▶ _Problems_:
**A.** Please list each input vector named in the FlashAttention-2 passage, with the shape the passage gives it.
**B.** Write the next few sentences of the FlashAttention-2 passage, picking up after its final sentence.

▶ _Source text_:
┌──

The conventional attention implementation described in FIGS. 2A-2C is a FlashAttention-2 implementation. Referring to FIGS. 2A-2C, the pseudocode listing in FIG. 2A shows operations performed to determine attention values. Whereas FIG. 2B depicts the operations performed to determine the attention values of a given query block and a given key block, FIG. 2C depicts the operations performed to determine the attention values of the given query block and a next key block. Thus, both the graphical representation of FIG. 2B and the graphical representation of FIG. 2C include a given query block (Q_i) 220.

Additionally, both the graphical representation of FIG. 2B and the graphical representation of FIG. 2C include a same query vector 205, a same key vector 210, and a same value vector 215. The query vector (Q) 205 has a shape of a first sequence length (M) by head dimension (d), the key vector (K) 210 has a shape of a second sequence length (N) by the head dimension (d), and the value vector (V) 215 has a shape of the second sequence length (N) by the head dimension (d).

Through tiling, the FlashAttention-2 attention mechanism splits the inputs (the query vector (Q) 205, the key vector (K) 210, and the value vector (V) 215) into blocks. Here, the query vector (Q) 205 is split into query blocks Q₀, . . . , Q_{T_r−1}of size [B_r, d] each, where B_r is a row block size and d is the head dimension. The key vector (K) 210 is split into key blocks K₀, . . . , K_{T_c−1}of size [B_c, d] each, where B_c is a column block size and d is the head dimension. The value vector (V) 215 is split into value blocks V₀, . . . , V_{T_c−1}of size [B_c, d] each, where B_c is a column block size and d is the head dimension.

Lines 1, 2, and 13-15 of pseudocode listing 200 include operations for an outer loop, and lines 3-13 of pseudocode listing 200 include operations for an inner loop. In the outer loop, the FlashAttention-2 attention mechanism loops over blocks of the query vector (Q) 205 and loads them from HBM to fast on-chip SRAM. For each query block, the FlashAttention-2 attention mechanism loops on blocks of the key vector (K) 210 and the value vector (V) 215 in the inner loop, loading the blocks of the key vector (K) 210 and the value vector (V) 215 from HBM to SRAM, and writing the output of the attention computation back to HBM.

└──

▶ _Data supplied_:
┌──

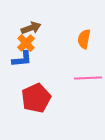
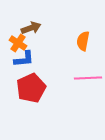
orange semicircle: moved 1 px left, 2 px down
orange cross: moved 8 px left; rotated 12 degrees counterclockwise
blue L-shape: moved 2 px right
red pentagon: moved 5 px left, 10 px up
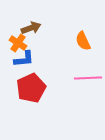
orange semicircle: rotated 36 degrees counterclockwise
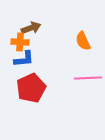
orange cross: moved 2 px right, 1 px up; rotated 30 degrees counterclockwise
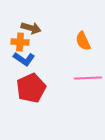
brown arrow: rotated 36 degrees clockwise
blue L-shape: rotated 40 degrees clockwise
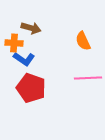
orange cross: moved 6 px left, 1 px down
red pentagon: rotated 28 degrees counterclockwise
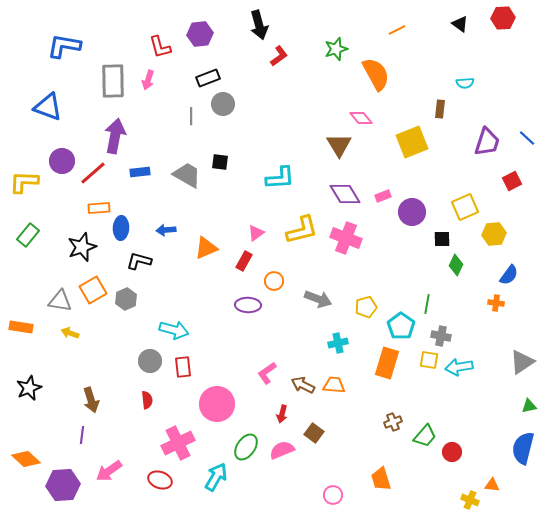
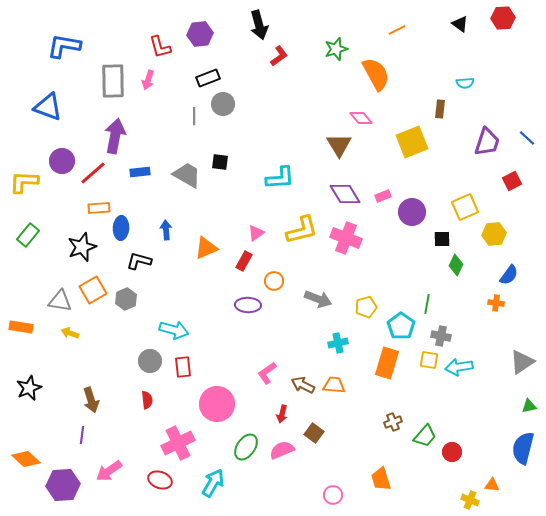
gray line at (191, 116): moved 3 px right
blue arrow at (166, 230): rotated 90 degrees clockwise
cyan arrow at (216, 477): moved 3 px left, 6 px down
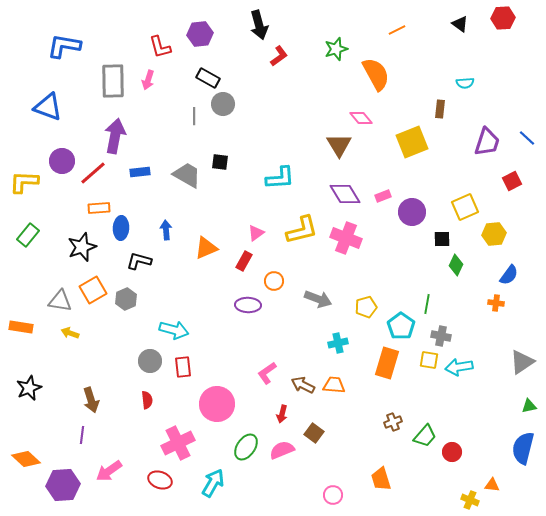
black rectangle at (208, 78): rotated 50 degrees clockwise
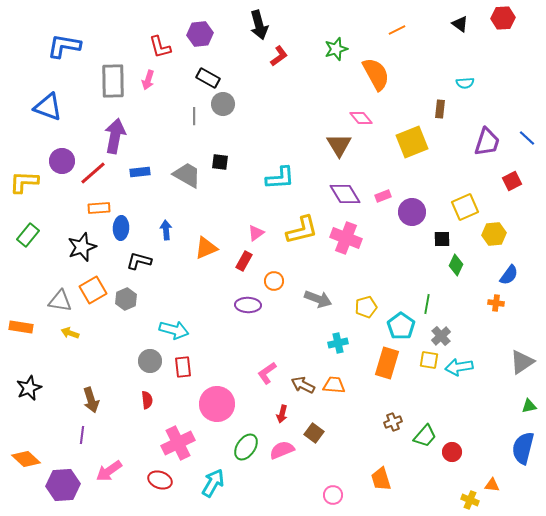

└──

▶ _Response list_:
**A.**
- Query vector (Q) 205: first sequence length (M) by head dimension (d)
- Key vector (K) 210: second sequence length (N) by head dimension (d)
- Value vector (V) 215: second sequence length (N) by head dimension (d)

**B.**
As previously described, attention mechanism implementations (e.g., the FlashAttention-2 mechanism) have two types of operations, including matrix multiplication operations and element-wise operations. In the FlashAttention-2 attention mechanism, lines 5 and 12 of pseudocode listing 200 include matrix multiplication operations and are executed in dedicated units for matrix multiplication (e.g., Tensor Cores developed by Nvidia Corporation and used in Nvidia GPUs). Lines 6-11 (and the addition part of line 12) of pseudocode listing 200 include some element-wise operations and are executed outside the dedicated units for matrix multiplication.

As will be described in more detail below, there is dependency between these two types of operations (for a given query block and given key block), which limits these operations to be run sequentially for a given iteration of the inner loop. For example, a first matrix multiplication operation is performed for a given query block and given key block, then element-wise operations are performed using results of the first matrix multiplication operation (for the given query block and given key block), and then a second matrix multiplication operation is performed for the given query block and given key block. Since the operations run sequentially, there is no overlap within the different parts of the GPU. In particular, there is no overlap with work executed inside the dedicated units for matrix multiplication and work executed outside the dedicated units for matrix multiplication. The lack of overlap between the operations leads to inefficient use of the overall GPU. As models work on longer input contexts and generate longer outputs, the inability to overlap these operations within the different parts of the GPU is becoming more problematic.

Referring to FIG. 2A and FIG. 2B, attention values can be determined for the given query block (Q_i) 220 of the query vector (Q) 205. In the outer loop, the given query block (Q_i) 220 is loaded to the SRAM, as shown in line 2 of pseudocode listing 200.

While processing the given query block (Q_i) 220, the attention mechanism loops on blocks of the key vector (K) 210 and the value vector (V) 215, loading the blocks from HBM to SRAM, and writing the output of the attention computation back to HBM.

In the illustrative example of FIG. 2A, in a given iteration of the inner loop, a given key block (K_j) 225 of the key vector (K) 210 and a given value block (V_j) 230 of the value vector (V) 215 are loaded to SRAM, as shown in line 4 of pseudocode listing 200.

Attention scores are determined for the given query block (Q_i) 220 and the given key block (K_j) 225 using the first matrix multiplication operation of the iteration of the inner loop, as shown in line 5 of the pseudocode listing 200. In line 5, the attention scores are determined using matrix multiplication operation Q*K^T, where Q is the given query block (Q_i) 220 and K^Tis the transpose of the given key block (K_j) 225. The attention scores are stored in an attention score matrix (S) 235 of size [B_r, B_c].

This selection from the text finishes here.